#### WORK INSTRUCTIONS:
Extend the definitions annex of the acquisition agreement from the point where it stops, adding more defined terms in the same form and style.

#### PASSAGE PROVIDED:
# # #

By: ___/s/ Xxxx Xxx Park______________
Name: Xxxx Xxx Park
Title: Representative Director
|
ANNEX I – DEFINITIONS
For purposes of this Agreement, the following terms, when used herein with initial capital letters, shall have the respective meanings set forth herein:
“Affiliate” of any Person means any other Person controlling, controlled by or under common control with such first Person, where “control” means the possession, directly or indirectly, of the power to direct the management and policies of a Person whether through the ownership of voting securities or otherwise.
“Agreement” means this Acquisition Agreement, including all Exhibits and Schedules hereto, as it may be amended from time to time in accordance with its terms.
“Business Day” means a day other than a Saturday, Sunday, or other day on which commercial banks in New York, New York or Seoul, Korea are authorized or required by law to close.
“Cash” means an amount equal to the sum of (A) all cash held by the Company in deposit accounts or physically on hand at the Company’s principal place of business, and (B) the key money deposits paid by the Company which total an amount equal to three hundred thirty-two million won (KRW 332,000,000 KRW.

# # #

#### MATERIAL SUPPLIED:
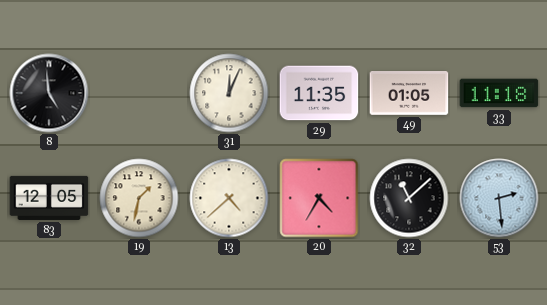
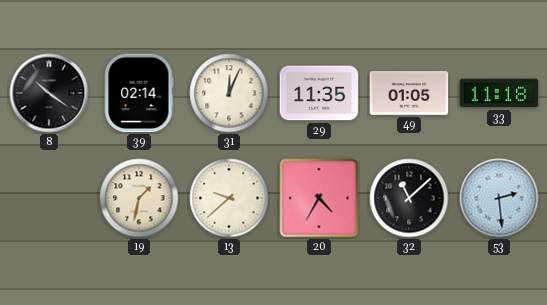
8: 4:59 -> 10:21
39: none -> 02:14
83: 12:05 -> none
13: 4:38 -> 9:38
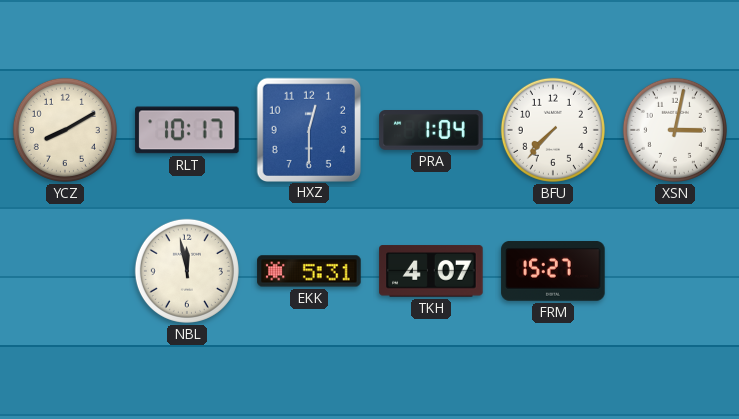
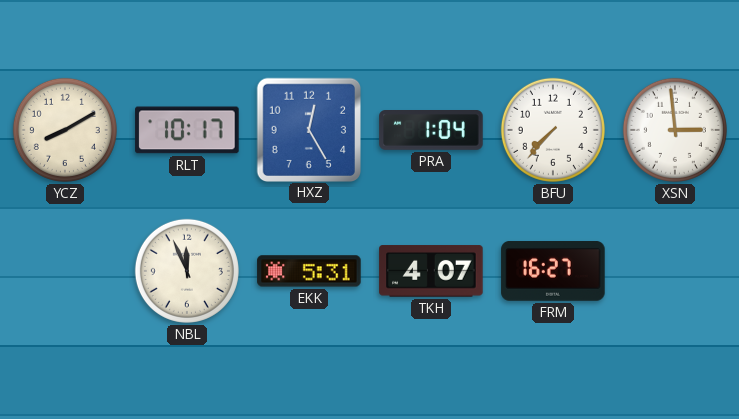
HXZ: 12:30 -> 12:25
XSN: 3:02 -> 2:59
NBL: 11:58 -> 11:56
FRM: 15:27 -> 16:27
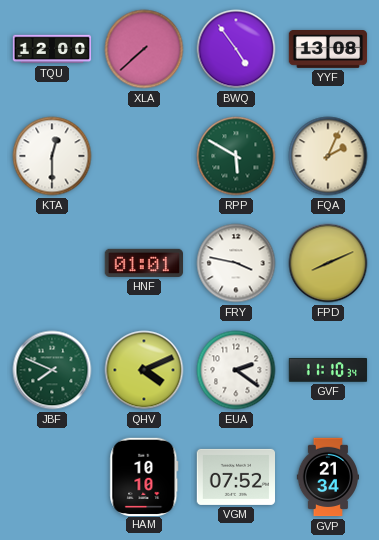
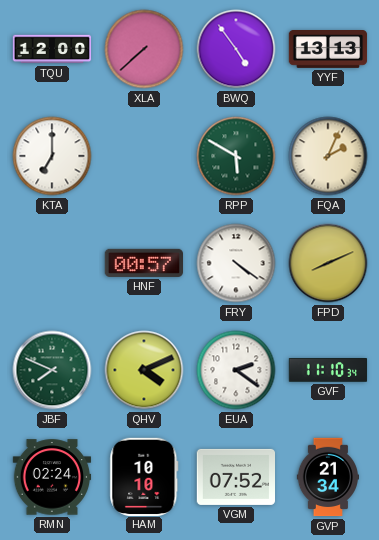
YYF: 13:08 -> 13:13
KTA: 12:30 -> 7:00
HNF: 01:01 -> 00:57
FRY: 3:47 -> 4:21
RMN: none -> 02:24
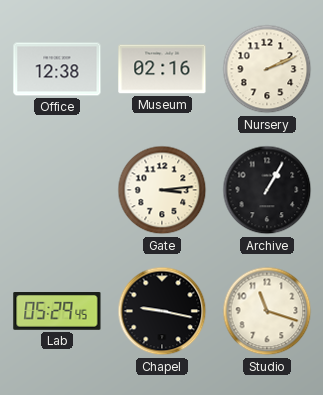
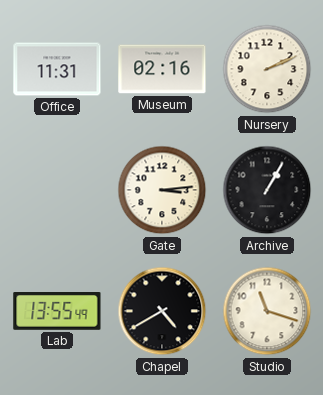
Office: 12:38 -> 11:31
Lab: 05:29 -> 13:55
Chapel: 9:17 -> 4:40
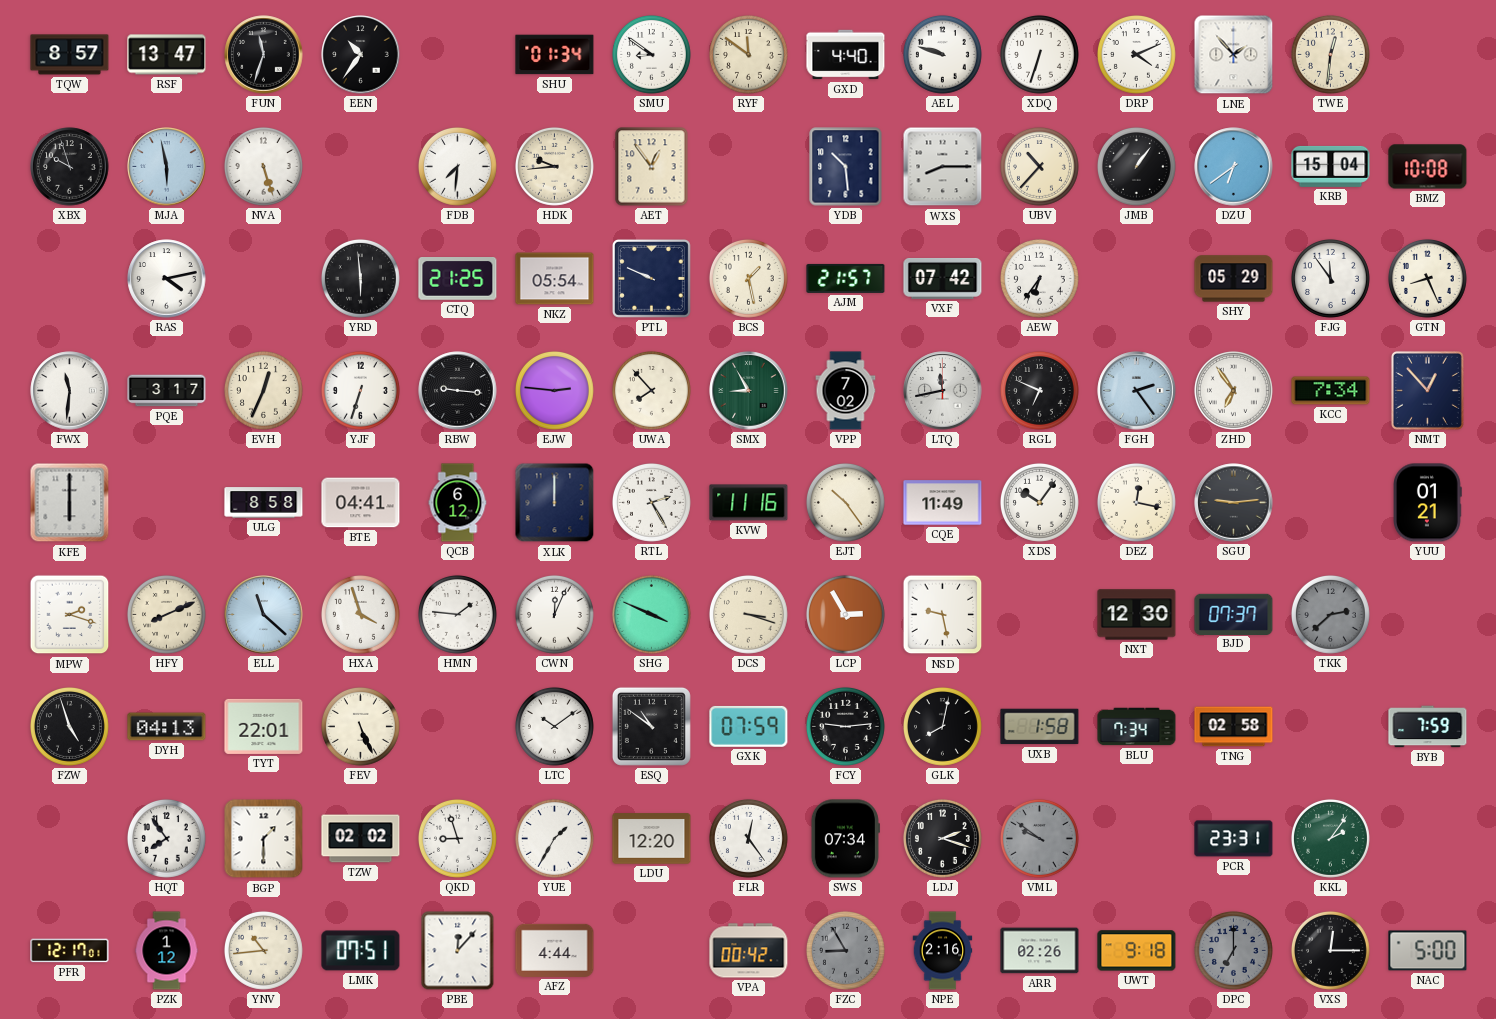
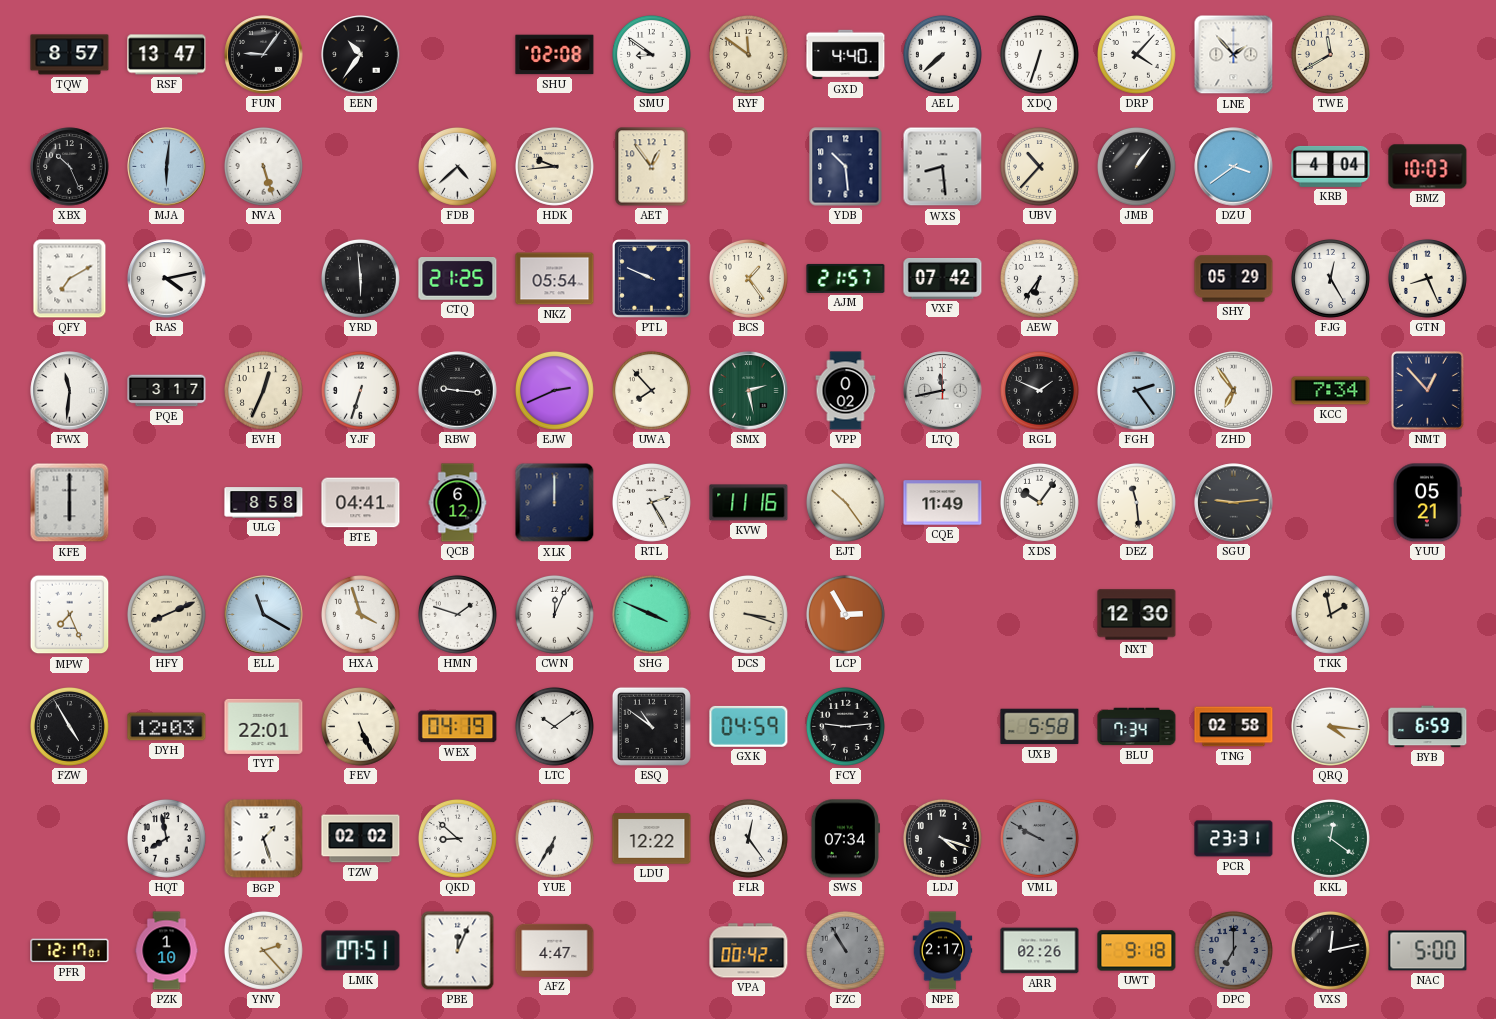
FUN: 11:33 -> 9:06
SHU: 01:34 -> 02:08
AEL: 9:48 -> 7:38
DRP: 4:11 -> 4:07
TWE: 12:31 -> 11:40
XBX: 9:57 -> 10:26
MJA: 5:58 -> 6:01
FDB: 7:31 -> 4:38
WXS: 8:15 -> 8:29
DZU: 6:39 -> 3:39
KRB: 15:04 -> 4:04
BMZ: 10:08 -> 10:03
QFY: none -> 7:10
BCS: 1:28 -> 1:24
FJG: 11:54 -> 12:25
EJW: 2:46 -> 2:41
SMX: 8:55 -> 2:28
VPP: 7:02 -> 0:02
RGL: 6:49 -> 1:49
DEZ: 12:17 -> 11:29
YUU: 01:21 -> 05:21
MPW: 2:18 -> 7:26
ELL: 11:22 -> 11:20
HMN: 1:46 -> 1:48
NSD: 9:28 -> none
BJD: 07:37 -> none
TKK: 2:38 -> 1:58
TKK dial: grey -> cream
FZW: 4:57 -> 4:55
DYH: 04:13 -> 12:03
WEX: none -> 04:19
GXK: 07:59 -> 04:59
GLK: 8:02 -> none
UXB: 1:58 -> 5:58
QRQ: none -> 4:16
BYB: 7:59 -> 6:59
HQT: 7:54 -> 7:58
BGP: 1:30 -> 1:27
QKD: 8:57 -> 8:52
YUE: 1:35 -> 6:35
LDU: 12:20 -> 12:22
LDJ: 2:18 -> 4:18
VML: 9:51 -> 9:50
KKL: 2:06 -> 12:21
PZK: 1:12 -> 1:10
YNV: 10:44 -> 2:23
PBE: 12:07 -> 12:04
AFZ: 4:44 -> 4:47
FZC: 8:55 -> 10:55
NPE: 2:16 -> 2:17
VXS: 12:15 -> 12:13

# # #

#### RIGHT ANSWER:
“Encumbrance” means any charge, claim, community property interest, condition, equitable interest, lien, option, pledge, security interest, yangdo tambo right, right of first refusal, or restriction of any kind, including any restriction on use, voting, transfer, receipt of income, or exercise of any other attribute of ownership.
“Environmental Affiliates” of any Person means, with respect to any particular matter, all other Persons whose liabilities or obligations with respect to that particular matter have been assumed by, or are otherwise deemed by law to be those of, such first Person.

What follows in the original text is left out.